Still, CTO and founder Larry Ellison did his best to distract from the results by claiming the world was about to witness staggering growth in the database market in Q4 because of some yet-to-be-revealed autonomous database technologies. “We expect it really to explode next year. And I really do mean very, very rapid growth next year. I'm not really ready to disclose our plans as to why I think it's going to suddenly spike but we expect very, very rapid database growth next year,” the ever-tanned septuagenarian said.

Advocates of rival databases — say the open-source PostgresSQL to which backer EDB offers to port applications — would say that Oracle needs an autonomous database because the underlying technology is so clunky and old it’s very time-consuming to deploy, manage and keep up to date.

Ellison then turned his attention to SAP, arch-rival in the business application market.

In September last year, SAP CFO Luka Mucic said he was not aware of “any competitive replacement” by Oracle in ERP, following Ellison’s earlier claim to be pinching SAP’s customers.

Big Larry was not about to let that lie. Six months may have passed but he was not prepared to pass up an opportunity to settle the score.

“In Q3 alone we signed contracts, totalling hundreds of millions of dollars to migrate several very large SAP ERP customers, to Oracle Fusion ERP. But this was not just a recent Q3 event. This has been going on for a couple of years,” he said.

He went on to list, at laborious length, 100 customers he claimed had moved their ERP from SAP to Oracle. One could almost hear investment analysts drumming their fingers on the desk and casually scrolling through stock tickers as they heard the news about Birmingham City Council, a deal first announced in 2019.

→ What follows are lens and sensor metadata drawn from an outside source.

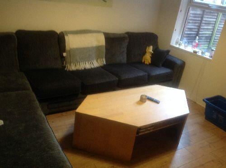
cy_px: 84
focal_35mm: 35
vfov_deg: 40.6
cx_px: 113
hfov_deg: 52.7
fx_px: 228
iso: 320
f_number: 2.4
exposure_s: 1/15
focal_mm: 4.28
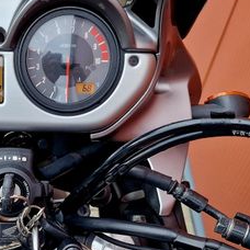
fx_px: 466
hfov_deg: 28.9
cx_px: 29
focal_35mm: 57
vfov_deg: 29.5
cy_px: 193
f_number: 1.8
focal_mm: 6.4
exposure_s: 1/100
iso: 200
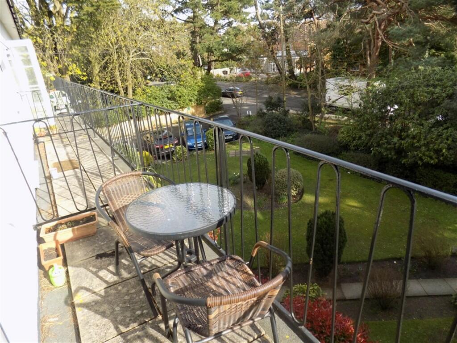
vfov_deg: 58.9
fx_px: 304
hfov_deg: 73.9
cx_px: 228
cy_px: 172
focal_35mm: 23
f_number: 3.1
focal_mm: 4
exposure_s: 1/250
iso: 80
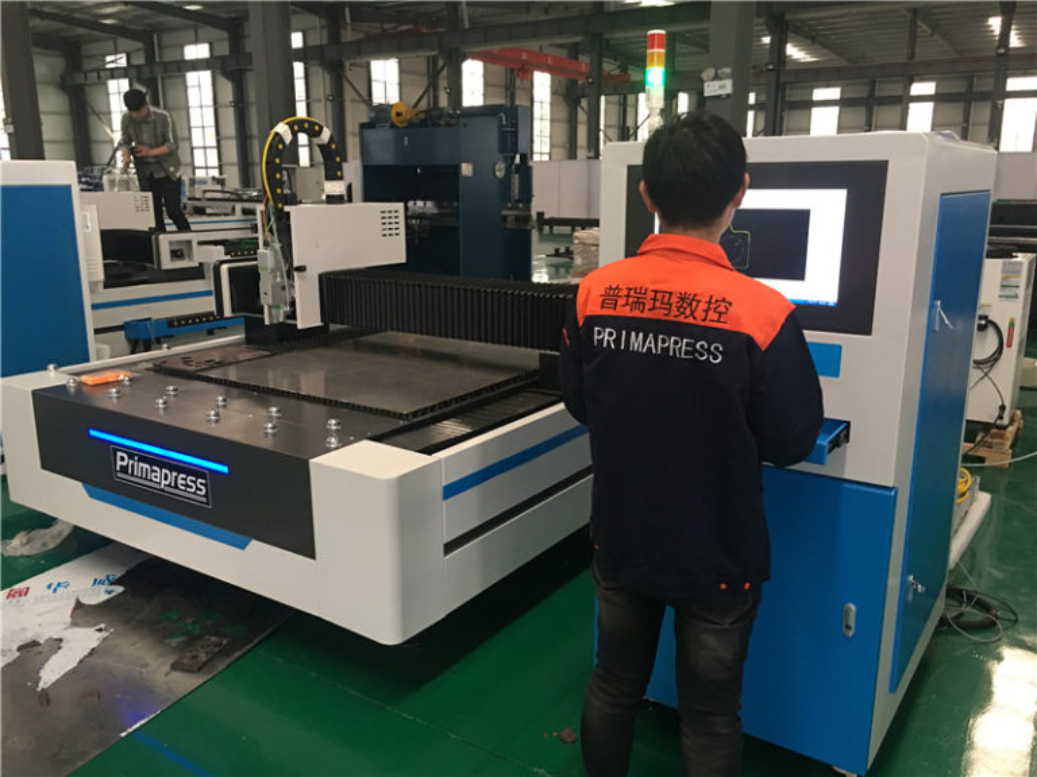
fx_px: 869
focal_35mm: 29
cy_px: 388
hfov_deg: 61.7
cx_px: 518
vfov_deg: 48.2
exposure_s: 1/17
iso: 125
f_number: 2.2
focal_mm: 4.15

Where will it all end? The world is wearily waiting for a referee to call a draw as these two heavyweights slug it out in a pointless display of corporate machismo. ®

Updated at 1547 UTC to add

An SAP spokesperson told The Register: "Our priority is driving our customers' success, not putting them in the middle of a public debate. Our numbers speak for themselves: Our increasing ERP market share is approximately double that of our closest competitor."